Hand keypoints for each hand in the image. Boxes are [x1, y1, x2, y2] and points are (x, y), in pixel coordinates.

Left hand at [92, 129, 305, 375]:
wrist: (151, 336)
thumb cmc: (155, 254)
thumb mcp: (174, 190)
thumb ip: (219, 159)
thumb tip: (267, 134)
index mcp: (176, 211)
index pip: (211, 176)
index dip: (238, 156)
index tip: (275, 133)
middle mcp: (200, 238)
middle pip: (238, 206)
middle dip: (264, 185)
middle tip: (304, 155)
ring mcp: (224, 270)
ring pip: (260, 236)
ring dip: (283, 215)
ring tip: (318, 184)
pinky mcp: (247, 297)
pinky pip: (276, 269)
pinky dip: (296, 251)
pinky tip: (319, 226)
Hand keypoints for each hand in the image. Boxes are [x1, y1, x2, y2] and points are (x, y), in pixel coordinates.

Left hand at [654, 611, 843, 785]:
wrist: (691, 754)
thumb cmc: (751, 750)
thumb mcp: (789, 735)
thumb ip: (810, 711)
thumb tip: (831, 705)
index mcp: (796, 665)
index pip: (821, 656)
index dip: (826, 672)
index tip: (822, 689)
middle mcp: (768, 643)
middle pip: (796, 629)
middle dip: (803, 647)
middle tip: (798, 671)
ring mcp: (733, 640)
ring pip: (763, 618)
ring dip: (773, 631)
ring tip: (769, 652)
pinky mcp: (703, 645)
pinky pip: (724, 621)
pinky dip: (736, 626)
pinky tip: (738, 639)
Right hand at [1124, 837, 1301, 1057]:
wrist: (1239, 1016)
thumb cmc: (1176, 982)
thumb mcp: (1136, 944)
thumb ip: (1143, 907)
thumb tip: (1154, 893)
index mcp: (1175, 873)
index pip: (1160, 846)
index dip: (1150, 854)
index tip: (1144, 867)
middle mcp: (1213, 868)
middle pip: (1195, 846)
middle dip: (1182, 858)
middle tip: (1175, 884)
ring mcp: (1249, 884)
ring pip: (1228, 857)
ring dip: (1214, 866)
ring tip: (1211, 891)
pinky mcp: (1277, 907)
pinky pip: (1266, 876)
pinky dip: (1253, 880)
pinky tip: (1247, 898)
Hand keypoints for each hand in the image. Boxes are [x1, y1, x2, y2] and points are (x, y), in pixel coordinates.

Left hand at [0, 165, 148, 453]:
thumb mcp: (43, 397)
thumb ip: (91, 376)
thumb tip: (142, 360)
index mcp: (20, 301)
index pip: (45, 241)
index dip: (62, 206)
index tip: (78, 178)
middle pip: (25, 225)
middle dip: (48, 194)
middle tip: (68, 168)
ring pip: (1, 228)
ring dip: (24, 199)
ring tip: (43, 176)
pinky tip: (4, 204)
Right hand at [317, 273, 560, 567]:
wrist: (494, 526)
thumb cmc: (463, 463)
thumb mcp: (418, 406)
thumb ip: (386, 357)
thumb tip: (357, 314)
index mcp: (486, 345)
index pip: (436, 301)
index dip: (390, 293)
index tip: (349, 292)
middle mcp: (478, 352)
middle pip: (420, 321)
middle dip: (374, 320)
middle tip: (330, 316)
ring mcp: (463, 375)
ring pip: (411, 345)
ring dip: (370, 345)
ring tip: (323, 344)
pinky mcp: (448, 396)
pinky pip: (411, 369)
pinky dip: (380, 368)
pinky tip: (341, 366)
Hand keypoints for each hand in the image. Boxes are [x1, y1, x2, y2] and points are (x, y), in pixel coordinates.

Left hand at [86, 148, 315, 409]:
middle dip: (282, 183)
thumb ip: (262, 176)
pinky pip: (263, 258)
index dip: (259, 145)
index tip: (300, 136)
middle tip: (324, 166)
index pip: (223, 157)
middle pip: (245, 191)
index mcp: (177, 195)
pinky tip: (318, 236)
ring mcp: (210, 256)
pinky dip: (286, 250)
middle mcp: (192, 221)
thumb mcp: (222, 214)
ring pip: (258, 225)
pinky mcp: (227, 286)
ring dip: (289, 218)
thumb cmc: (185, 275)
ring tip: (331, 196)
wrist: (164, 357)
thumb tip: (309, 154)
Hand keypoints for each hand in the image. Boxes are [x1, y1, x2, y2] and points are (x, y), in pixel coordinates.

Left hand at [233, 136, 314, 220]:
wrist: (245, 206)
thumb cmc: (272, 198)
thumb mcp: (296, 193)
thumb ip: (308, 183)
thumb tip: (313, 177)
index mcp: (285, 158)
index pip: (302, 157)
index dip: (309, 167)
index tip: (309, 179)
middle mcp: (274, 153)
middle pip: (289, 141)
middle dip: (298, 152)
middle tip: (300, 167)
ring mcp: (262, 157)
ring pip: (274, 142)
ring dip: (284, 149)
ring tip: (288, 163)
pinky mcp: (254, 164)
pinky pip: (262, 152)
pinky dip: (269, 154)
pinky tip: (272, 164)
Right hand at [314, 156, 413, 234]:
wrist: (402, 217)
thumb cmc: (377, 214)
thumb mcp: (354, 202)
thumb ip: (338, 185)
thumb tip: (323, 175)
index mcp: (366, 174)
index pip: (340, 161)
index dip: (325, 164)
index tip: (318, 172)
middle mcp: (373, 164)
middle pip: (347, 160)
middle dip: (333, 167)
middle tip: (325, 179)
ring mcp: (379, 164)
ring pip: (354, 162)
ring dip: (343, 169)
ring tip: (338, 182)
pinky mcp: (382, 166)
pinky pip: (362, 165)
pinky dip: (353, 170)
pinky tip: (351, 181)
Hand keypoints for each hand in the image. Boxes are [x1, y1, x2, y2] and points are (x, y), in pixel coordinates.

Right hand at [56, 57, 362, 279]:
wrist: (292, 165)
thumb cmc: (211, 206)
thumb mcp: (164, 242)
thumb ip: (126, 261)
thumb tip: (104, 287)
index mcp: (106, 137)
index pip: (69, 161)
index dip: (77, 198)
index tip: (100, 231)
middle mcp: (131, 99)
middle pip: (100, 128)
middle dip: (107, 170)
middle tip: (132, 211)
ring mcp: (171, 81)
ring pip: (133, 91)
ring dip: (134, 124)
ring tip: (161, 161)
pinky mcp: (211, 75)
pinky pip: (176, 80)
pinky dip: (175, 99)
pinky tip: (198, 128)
···
→ Your instructions
Reproduce the full listing above, keeping every line intact.

→ Result
Hand keypoints for each hand in the image. Boxes are [x1, y1, x2, y2] and points are (x, y), in pixel coordinates.

Left hand at [92, 129, 305, 375]:
wrist: (151, 336)
thumb cmc: (155, 254)
thumb mcp: (174, 190)
thumb ip: (219, 159)
thumb tip: (267, 134)
index mcp: (176, 211)
index pip: (211, 176)
index dip: (238, 156)
index tip: (275, 133)
middle mcp: (200, 238)
middle pip: (238, 206)
middle dip: (264, 185)
middle tip: (304, 155)
ring mcp: (224, 270)
ring pip: (260, 236)
ring dip: (283, 215)
ring tip: (318, 184)
pinky mcp: (247, 297)
pinky pip: (276, 269)
pinky dip: (296, 251)
pinky tip: (319, 226)
Hand keypoints for each hand in the image. Boxes are [x1, y1, x2, y2] and points are (x, y), in pixel coordinates.

Left hand at [654, 611, 843, 785]:
wrist: (691, 754)
thumb cmc: (751, 750)
thumb mcp: (789, 735)
thumb ip: (810, 711)
thumb tip: (831, 705)
index mcp: (796, 665)
index pip: (821, 656)
index dip: (826, 672)
index tip: (822, 689)
middle mcp: (768, 643)
middle pip: (796, 629)
middle dip: (803, 647)
middle tip: (798, 671)
ring mcp: (733, 640)
ring pip: (763, 618)
ring dip: (773, 631)
ring tip: (769, 652)
pinky mcp: (703, 645)
pinky pip: (724, 621)
pinky dip: (736, 626)
pinky tip: (738, 639)
Right hand at [1124, 837, 1301, 1057]:
wrist: (1239, 1016)
thumb cmc: (1176, 982)
thumb mcp: (1136, 944)
thumb ip: (1143, 907)
thumb tip: (1154, 893)
index mcp: (1175, 873)
index pip: (1160, 846)
index dip: (1150, 854)
index tip: (1144, 867)
middle mcp: (1213, 868)
middle pip: (1195, 846)
middle dip: (1182, 858)
middle tip: (1175, 884)
ring mcp: (1249, 884)
ring pip: (1228, 857)
ring dip: (1214, 866)
ring tip: (1211, 891)
pinky mcp: (1277, 907)
pinky pip: (1266, 876)
pinky dip: (1253, 880)
pinky tip: (1247, 898)
Hand keypoints for each hand in the image. Boxes are [x1, y1, x2, y2] and points are (x, y), in pixel coordinates.

Left hand at [0, 165, 148, 453]:
thumb mcp: (43, 397)
thumb ip: (91, 376)
thumb tip: (142, 360)
index mcp: (20, 301)
index pip: (45, 241)
index dip: (62, 206)
index tip: (78, 178)
middle pip: (25, 225)
middle dip: (48, 194)
middle tip: (68, 168)
ring pip: (1, 228)
ring dip: (24, 199)
ring tip: (43, 176)
pinky tip: (4, 204)
Right hand at [317, 273, 560, 567]:
wrist: (494, 526)
thumb cmc: (463, 463)
thumb mcp: (418, 406)
thumb ip: (386, 357)
thumb tip: (357, 314)
index mcp: (486, 345)
index pip: (436, 301)
index dip: (390, 293)
index tip: (349, 292)
middle mcp: (478, 352)
middle pip: (420, 321)
middle dip: (374, 320)
middle tip: (330, 316)
ring mcp: (463, 375)
ring pip: (411, 345)
ring dip: (370, 345)
ring tip: (323, 344)
pinky mcp: (448, 396)
pinky pip: (411, 369)
pinky dip: (380, 368)
pinky tip: (341, 366)
Hand keypoints for each hand in the image. Boxes are [x1, y1, x2, y2] and points are (x, y), in pixel coordinates.

Left hand at [86, 148, 315, 409]:
middle dip: (282, 183)
thumb ip: (262, 176)
pinky pip: (263, 258)
index dip: (259, 145)
index tip: (300, 136)
middle tip: (324, 166)
index pip: (223, 157)
middle pip: (245, 191)
index mcp: (177, 195)
pinky tip: (318, 236)
ring mcp: (210, 256)
pinky dip: (286, 250)
middle mcp: (192, 221)
thumb mcp: (222, 214)
ring pip: (258, 225)
pinky mcp: (227, 286)
ring dip: (289, 218)
thumb cmc: (185, 275)
ring tip: (331, 196)
wrist: (164, 357)
thumb tip: (309, 154)
Hand keypoints for each hand in the image. Boxes are [x1, y1, x2, y2] and points are (x, y), in pixel coordinates.

Left hand at [233, 136, 314, 220]:
wrist: (245, 206)
thumb cmc: (272, 198)
thumb mcp: (296, 193)
thumb ip: (308, 183)
thumb tip: (313, 177)
index mcp: (285, 158)
index pip: (302, 157)
index dip: (309, 167)
index tip: (309, 179)
middle mcp: (274, 153)
middle pip: (289, 141)
middle dip: (298, 152)
middle tip: (300, 167)
ring mcp: (262, 157)
ring pip: (274, 142)
ring dip: (284, 149)
ring tip: (288, 163)
pinky mcp: (254, 164)
pinky pip: (262, 152)
pinky dip: (269, 154)
pinky tip: (272, 164)
Right hand at [314, 156, 413, 234]:
wrist: (402, 217)
thumb cmc: (377, 214)
thumb mcp: (354, 202)
thumb ip: (338, 185)
thumb tip: (323, 175)
index mcp: (366, 174)
index pip: (340, 161)
index dip: (325, 164)
index tip: (318, 172)
middle mcp: (373, 164)
middle pip: (347, 160)
middle dip: (333, 167)
middle tip: (325, 179)
ring mcp: (379, 164)
ring pip: (354, 162)
ring dip: (343, 169)
ring tip: (338, 182)
pinky mcp: (382, 166)
pinky pip: (362, 165)
pinky dip: (353, 170)
pinky tip: (351, 181)
Hand keypoints for each hand in the image. Boxes are [x1, y1, x2, y2] and points are (x, y), in pixel coordinates.

Right hand at [56, 57, 362, 279]:
wrist: (292, 165)
thumb cmc: (211, 206)
thumb mcp: (164, 242)
thumb ip: (126, 261)
thumb tip: (104, 287)
index mcp: (106, 137)
index pip: (69, 161)
index dip: (77, 198)
index tip: (100, 231)
middle mcp: (131, 99)
middle pip: (100, 128)
middle dip: (107, 170)
middle tip: (132, 211)
ring mcp: (171, 81)
ring pip: (133, 91)
ring dip: (134, 124)
ring tip: (161, 161)
pinky mcp: (211, 75)
pinky pip: (176, 80)
pinky dip: (175, 99)
pinky tip: (198, 128)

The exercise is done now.